Let me take you on a book journey I went on this past summer. To me, a book journey is when you read one book which refers to another book which might hint at an intriguing subject that leads to another book and so on.
This one started with a book purchased for $1.00 at a yard sale. Out of Orbit, by Chris Jones, is the true story of three astronauts stranded on the International Space Station (ISS) when the space shuttle Columbia exploded on its return trip down to Earth in 2003.
As well as talking about the three astronauts, their background, what their wives go through, and their time on the ISS, it also covered a partial history of space stations: the US Skylab, crewed in 1973 and 1974, and the Russian Mir, operational from 1986 to 2001.
In talking about Mir it mentions a fire that had almost resulted in the abandonment of the station and a collision that caused the closing off of one module to prevent decompression. I vaguely recalled reading something about these events in passing but the greater detail here lead me to want to know more.
In the acknowledgements at the end of the book, the author mentions a few of the books he used for background on Mir, Dragonfly by Bryan Burrough and Off the Planet by Jerry M. Linenger. I immediately ordered these two through amazon.com. I wanted to order a third, Red Star in Orbit by James E. Oberg, but couldn't find it in my price range.
Dragonfly arrived first. During 1995 to 1997, the US and Russia had an arrangement whereby US astronauts would stay on the ageing Russian space station, Mir, for around 6 months at a time. This book covered the training, personal and political issues, cultural differences and details of each astronaut's stay.
During astronaut Jerry Linenger's stay, a fire engulfed the station with smoke, causing the three on-board to have to wear masks for a week. There was a near collision with another Russian space craft, communication problems with mission control in Russia, and, as the station was old, coolant leaks in pipes snaking throughout the interior resulted in toxic ethylene glycol permeating the air.
From the point of view of this book's sources, Linenger appeared to be a highly focused, highly capable but introverted individual, a loner. The latter two traits are the opposite of what you want for a long duration stay in a cramped, isolated location with two other people whom you need to get along with and work with as a team. It seemed that due to the problems that occurred, Linenger complained greatly, became paranoid about coverups, refused to help find and fix the coolant leaks in favour of working on the science experiments, and shut himself off from mission control.

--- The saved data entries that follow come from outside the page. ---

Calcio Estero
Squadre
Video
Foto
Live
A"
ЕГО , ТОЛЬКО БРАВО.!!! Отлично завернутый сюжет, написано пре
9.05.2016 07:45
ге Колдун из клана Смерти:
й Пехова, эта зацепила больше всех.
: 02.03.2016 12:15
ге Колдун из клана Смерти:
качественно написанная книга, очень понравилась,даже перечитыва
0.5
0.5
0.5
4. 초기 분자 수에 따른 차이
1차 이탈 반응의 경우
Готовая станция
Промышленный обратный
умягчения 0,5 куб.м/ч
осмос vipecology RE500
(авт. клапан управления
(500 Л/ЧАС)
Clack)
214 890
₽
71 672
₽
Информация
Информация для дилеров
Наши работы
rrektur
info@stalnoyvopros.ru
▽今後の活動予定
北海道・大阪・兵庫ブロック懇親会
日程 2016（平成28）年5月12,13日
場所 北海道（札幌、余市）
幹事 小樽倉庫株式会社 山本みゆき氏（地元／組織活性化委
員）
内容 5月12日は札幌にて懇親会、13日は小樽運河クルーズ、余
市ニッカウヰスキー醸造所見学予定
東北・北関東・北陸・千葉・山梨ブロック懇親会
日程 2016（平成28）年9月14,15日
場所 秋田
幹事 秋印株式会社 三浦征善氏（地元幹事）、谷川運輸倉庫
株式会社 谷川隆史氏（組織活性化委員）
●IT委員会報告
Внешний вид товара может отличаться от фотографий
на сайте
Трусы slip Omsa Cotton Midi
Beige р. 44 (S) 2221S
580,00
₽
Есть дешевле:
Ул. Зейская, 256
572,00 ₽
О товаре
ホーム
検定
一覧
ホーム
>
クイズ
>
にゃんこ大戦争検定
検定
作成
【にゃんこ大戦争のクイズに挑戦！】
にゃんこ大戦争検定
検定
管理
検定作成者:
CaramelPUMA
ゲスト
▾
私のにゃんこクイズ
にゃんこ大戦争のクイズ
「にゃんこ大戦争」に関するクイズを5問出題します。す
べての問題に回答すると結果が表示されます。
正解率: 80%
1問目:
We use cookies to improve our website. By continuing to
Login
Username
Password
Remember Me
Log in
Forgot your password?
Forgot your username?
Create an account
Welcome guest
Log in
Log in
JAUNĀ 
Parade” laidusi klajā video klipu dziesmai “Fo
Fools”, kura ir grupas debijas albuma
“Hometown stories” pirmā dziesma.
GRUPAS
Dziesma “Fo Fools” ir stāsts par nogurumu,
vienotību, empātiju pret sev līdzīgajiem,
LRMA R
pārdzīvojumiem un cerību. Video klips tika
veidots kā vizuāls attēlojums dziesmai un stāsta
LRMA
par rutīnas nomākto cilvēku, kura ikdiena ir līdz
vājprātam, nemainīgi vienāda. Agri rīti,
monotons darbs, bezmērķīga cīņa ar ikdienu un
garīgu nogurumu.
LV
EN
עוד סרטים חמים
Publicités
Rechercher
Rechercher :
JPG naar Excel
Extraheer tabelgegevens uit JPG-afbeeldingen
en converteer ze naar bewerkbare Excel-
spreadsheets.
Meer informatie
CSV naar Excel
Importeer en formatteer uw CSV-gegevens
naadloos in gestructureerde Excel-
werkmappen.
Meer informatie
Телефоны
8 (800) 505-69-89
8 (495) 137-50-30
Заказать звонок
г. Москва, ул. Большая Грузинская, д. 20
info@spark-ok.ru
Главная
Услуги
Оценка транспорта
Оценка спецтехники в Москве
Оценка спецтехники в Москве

Now, you may have missed it, but that same Jerry Linenger is also the author of the third book Off the Planet which arrived in the mail a few weeks later. It was a very easy and enjoyable read and in it, Linenger describes what happened during his stay on Mir in a completely different light, one that makes perfect sense given the personality traits of a highly focused and highly capable individual.
Linenger did refuse a lot of communication with mission control but that was due to the near uselessness of the communication system. He didn't work on the coolant leaks as much as the two Russian cosmonauts but instead focused on making the mission a success by completing all the science experiments. And I'll leave the rest for anyone who wants to read the book to find out.
Suffice it to say, it was a very enjoyable and educational three book journey. I could go on about a tyrannical manager at NASA at the time, the attitude difference between the Russian cosmonauts and the US astronauts, the difference between the pioneering Mir and the luxurious International Space Station, and more, but I wouldn't want to spoil the journey for others.